I say "almost" for the same reason I say "generally". It might be the case that if Apple is not violating the law and they wrote the contract badly then they aren't free to do what they want. But no one is arguing that because it's highly unlikely to be the case.

I would understand Epic being banned from the iOS App Store, but why is their dev account being suspended for macOS development too?
Epic isn't suing because Fortnite was removed from the App Store...
Just because two parties agree to a few things, it doesn't necessarily mean those things are enforceable or even legal.

If that were the case, the entire field of contract law wouldn't exist.

>Instead Epic decided to sue Apple in court.

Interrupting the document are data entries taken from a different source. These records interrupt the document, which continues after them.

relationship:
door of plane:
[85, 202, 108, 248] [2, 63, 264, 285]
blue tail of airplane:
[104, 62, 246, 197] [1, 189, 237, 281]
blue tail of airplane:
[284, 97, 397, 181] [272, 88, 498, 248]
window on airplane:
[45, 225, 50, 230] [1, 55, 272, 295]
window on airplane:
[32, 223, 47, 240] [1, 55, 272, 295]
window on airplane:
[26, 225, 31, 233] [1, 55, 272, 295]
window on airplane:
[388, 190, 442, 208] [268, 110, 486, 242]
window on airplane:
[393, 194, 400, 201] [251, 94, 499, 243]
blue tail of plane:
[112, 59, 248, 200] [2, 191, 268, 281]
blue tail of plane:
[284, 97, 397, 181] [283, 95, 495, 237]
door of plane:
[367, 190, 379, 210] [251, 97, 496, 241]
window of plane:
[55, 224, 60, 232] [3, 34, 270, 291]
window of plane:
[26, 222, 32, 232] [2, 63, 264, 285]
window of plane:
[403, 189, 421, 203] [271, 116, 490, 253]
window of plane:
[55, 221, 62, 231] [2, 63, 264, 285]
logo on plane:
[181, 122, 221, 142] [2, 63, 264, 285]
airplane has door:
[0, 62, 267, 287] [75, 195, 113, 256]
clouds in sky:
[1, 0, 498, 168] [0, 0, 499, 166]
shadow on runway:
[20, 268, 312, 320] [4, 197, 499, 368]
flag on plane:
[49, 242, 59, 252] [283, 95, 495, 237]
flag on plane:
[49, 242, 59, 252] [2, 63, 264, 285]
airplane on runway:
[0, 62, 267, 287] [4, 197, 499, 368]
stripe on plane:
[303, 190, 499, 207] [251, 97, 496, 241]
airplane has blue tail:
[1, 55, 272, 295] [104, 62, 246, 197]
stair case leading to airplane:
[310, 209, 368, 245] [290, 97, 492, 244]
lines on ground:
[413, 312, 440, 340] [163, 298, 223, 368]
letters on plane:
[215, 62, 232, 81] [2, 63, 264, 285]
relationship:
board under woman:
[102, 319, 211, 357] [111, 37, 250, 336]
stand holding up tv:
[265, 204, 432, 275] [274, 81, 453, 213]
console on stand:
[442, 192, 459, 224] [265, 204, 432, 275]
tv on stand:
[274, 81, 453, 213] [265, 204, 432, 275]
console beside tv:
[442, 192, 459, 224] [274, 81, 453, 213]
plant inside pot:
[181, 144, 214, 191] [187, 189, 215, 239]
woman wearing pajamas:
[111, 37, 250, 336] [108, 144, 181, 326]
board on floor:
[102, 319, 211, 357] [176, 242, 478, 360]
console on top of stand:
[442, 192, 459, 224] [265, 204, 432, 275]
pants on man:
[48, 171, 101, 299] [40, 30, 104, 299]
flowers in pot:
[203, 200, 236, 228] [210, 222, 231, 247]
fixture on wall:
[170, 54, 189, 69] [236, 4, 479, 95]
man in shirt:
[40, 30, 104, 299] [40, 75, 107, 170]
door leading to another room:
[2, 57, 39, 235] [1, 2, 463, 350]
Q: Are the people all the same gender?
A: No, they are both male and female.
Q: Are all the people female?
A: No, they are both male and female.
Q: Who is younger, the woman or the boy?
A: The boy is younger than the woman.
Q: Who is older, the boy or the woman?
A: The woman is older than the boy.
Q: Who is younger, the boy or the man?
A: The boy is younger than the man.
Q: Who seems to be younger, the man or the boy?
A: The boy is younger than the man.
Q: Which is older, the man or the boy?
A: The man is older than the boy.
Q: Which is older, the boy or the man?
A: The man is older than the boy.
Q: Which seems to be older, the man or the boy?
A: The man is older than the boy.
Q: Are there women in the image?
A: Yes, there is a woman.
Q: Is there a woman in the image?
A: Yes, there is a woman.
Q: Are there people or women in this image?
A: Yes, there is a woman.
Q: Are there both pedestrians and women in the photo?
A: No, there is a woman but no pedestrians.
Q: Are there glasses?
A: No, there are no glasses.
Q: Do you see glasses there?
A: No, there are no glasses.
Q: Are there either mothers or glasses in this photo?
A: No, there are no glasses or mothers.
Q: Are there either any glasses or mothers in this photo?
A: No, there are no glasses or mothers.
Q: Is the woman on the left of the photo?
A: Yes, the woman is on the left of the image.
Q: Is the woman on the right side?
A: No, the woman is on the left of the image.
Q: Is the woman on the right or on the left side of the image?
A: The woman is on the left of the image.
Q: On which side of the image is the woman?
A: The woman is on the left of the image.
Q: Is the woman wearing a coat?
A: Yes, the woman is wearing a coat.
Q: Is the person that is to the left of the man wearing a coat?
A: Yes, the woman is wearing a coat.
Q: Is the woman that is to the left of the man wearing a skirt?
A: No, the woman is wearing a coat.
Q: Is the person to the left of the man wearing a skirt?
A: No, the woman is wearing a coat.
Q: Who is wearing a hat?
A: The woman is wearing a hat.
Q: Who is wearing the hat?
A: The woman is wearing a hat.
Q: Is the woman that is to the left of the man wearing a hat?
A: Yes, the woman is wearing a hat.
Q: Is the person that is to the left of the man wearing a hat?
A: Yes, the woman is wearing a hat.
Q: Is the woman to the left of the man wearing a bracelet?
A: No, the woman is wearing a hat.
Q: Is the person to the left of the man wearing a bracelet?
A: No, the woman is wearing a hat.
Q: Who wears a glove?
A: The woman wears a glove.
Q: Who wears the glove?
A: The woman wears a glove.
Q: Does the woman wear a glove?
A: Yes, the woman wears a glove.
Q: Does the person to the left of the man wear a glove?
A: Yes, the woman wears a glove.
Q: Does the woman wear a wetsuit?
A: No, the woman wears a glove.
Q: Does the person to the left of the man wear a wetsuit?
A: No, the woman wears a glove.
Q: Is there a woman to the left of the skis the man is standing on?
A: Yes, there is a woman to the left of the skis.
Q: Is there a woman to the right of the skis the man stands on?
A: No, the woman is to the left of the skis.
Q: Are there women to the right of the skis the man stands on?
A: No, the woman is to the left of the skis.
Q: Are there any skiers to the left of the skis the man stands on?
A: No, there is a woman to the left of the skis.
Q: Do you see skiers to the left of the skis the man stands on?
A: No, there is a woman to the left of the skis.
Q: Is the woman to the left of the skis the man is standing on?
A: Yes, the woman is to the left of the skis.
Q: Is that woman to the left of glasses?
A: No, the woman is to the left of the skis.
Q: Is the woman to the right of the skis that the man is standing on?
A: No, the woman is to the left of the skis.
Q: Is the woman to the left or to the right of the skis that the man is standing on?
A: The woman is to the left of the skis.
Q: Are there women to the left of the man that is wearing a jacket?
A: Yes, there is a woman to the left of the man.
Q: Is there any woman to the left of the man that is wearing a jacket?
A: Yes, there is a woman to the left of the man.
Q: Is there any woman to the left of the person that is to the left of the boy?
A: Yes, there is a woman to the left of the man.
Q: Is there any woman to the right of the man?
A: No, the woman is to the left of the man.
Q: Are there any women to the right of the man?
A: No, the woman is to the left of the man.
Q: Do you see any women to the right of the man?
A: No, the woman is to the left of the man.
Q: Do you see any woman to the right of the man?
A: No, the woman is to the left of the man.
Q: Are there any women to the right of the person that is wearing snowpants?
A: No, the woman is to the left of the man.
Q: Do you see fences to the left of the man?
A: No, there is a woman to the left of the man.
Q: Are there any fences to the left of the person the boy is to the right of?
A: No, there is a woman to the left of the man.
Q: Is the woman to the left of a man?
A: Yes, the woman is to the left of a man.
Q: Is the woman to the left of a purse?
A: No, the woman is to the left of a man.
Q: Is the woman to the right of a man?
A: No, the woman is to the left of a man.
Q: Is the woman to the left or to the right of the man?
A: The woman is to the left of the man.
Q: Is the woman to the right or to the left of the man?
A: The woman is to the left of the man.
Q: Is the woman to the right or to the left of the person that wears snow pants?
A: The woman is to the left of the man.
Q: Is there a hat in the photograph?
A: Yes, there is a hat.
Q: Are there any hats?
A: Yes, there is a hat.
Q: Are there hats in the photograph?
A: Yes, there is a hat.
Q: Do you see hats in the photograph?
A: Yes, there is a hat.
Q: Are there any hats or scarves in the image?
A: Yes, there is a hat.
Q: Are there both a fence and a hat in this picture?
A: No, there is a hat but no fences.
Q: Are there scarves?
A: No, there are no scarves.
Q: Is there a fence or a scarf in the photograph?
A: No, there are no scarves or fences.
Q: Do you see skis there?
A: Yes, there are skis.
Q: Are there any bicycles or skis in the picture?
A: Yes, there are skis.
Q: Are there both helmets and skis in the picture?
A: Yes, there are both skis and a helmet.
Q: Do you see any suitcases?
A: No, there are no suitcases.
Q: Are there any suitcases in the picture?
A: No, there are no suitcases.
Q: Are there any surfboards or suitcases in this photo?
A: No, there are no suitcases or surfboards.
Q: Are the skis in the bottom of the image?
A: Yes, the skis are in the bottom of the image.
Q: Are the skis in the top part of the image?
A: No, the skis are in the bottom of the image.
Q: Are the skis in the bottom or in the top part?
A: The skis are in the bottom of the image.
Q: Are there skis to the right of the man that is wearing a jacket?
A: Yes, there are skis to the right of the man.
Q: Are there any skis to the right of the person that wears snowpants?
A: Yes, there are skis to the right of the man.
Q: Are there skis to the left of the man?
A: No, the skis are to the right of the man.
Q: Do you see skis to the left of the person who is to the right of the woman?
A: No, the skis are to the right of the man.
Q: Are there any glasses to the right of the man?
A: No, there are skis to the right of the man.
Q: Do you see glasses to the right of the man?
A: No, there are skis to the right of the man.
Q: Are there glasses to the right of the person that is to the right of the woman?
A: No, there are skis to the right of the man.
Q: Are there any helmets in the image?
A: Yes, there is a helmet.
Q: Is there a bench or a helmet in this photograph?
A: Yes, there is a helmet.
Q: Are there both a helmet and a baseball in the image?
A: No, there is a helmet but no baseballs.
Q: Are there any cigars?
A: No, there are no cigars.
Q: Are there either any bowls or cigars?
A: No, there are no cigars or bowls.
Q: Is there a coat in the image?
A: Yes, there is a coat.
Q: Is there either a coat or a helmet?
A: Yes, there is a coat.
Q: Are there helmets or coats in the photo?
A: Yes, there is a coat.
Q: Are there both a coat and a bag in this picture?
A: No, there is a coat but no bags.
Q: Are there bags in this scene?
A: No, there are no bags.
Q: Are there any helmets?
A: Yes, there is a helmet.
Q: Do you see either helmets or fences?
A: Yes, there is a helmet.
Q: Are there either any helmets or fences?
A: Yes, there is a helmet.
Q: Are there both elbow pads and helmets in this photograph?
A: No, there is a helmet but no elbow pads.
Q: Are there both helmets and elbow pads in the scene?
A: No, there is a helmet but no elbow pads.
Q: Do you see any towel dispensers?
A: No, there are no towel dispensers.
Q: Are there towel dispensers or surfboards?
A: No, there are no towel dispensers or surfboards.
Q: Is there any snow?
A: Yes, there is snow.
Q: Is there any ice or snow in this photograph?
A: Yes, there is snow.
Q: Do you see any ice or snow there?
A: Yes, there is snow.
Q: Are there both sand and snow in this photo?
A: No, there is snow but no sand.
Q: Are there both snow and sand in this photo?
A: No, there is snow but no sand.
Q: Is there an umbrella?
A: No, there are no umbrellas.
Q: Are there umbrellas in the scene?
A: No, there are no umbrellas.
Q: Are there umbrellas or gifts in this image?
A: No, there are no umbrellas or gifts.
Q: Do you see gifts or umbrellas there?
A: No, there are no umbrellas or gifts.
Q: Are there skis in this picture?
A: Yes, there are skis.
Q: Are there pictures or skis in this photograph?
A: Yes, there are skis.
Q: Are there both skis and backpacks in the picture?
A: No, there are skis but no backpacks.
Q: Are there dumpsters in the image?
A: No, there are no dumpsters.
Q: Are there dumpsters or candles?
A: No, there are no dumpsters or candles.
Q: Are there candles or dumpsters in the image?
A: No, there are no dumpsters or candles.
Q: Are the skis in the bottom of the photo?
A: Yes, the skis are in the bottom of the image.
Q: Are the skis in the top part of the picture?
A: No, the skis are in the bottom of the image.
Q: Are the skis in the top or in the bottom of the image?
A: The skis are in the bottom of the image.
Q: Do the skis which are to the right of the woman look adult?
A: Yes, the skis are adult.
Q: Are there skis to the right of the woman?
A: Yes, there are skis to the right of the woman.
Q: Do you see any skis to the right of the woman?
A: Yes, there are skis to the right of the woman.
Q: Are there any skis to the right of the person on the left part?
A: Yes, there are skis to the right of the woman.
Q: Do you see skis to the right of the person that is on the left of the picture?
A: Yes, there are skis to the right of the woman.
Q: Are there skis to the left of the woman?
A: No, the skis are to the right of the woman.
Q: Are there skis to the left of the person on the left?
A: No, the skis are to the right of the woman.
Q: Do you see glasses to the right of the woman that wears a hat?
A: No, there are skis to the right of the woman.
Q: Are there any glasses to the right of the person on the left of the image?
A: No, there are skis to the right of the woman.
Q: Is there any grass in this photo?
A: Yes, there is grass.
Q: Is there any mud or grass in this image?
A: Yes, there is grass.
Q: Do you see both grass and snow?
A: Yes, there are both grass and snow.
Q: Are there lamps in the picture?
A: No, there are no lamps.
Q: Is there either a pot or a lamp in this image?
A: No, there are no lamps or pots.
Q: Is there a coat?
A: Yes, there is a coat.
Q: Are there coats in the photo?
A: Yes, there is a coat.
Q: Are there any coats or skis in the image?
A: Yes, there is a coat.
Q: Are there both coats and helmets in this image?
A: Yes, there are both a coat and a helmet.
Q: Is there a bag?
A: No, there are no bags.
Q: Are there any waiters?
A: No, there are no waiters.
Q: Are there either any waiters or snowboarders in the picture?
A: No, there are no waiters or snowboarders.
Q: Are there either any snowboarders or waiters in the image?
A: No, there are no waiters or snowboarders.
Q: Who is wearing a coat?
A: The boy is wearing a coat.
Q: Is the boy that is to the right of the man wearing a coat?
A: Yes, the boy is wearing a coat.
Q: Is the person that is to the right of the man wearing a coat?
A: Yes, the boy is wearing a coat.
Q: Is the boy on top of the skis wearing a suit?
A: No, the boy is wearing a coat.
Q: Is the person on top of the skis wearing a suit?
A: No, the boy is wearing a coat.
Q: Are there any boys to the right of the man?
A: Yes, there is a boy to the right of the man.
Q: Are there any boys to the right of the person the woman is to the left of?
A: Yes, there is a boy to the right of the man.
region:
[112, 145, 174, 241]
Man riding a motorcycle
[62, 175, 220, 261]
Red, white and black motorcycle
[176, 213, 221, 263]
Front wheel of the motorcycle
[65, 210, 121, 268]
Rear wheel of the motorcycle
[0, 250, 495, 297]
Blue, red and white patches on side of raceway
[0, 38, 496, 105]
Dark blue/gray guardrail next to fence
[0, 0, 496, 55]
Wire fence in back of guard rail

This gives the impression that suing them is what led to Apple terminating their relationship, but that isn't the case. Epic could have sued Apple without the theatrics and they'd have been fine. They didn't even need to violate the terms of the developer agreement to bring their antitrust lawsuit, which is largely about the developer agreement.

I imagine what Epic did helps them out in the legal proceedings considering how the antitrust laws in the US are based on consumer benefit.

Epic introduces a new payment system and passes on the savings to the consumer. Thanks to payment system competition, consumers can save 20% when buying the same items. Apple sees this and completely removes Epic's game to protect its own interests.

It's not hard to see how Apple's behaviour is harming consumers.

> Epic could have sued Apple without the theatrics and they'd have been fine.

Without the "theatrics" epic would not have had standing to sue and the case would have been dismissed.

As a party to the developer agreement with Apple they clearly have standing to sue. And since one of the counts in their complaint is that they're being denied use of an "essential facility", they wouldn't even need to have a contractual relationship to have standing to sue.
Is this true? Can't you claim standing based on something you would do except for an illegal contract or illegal law?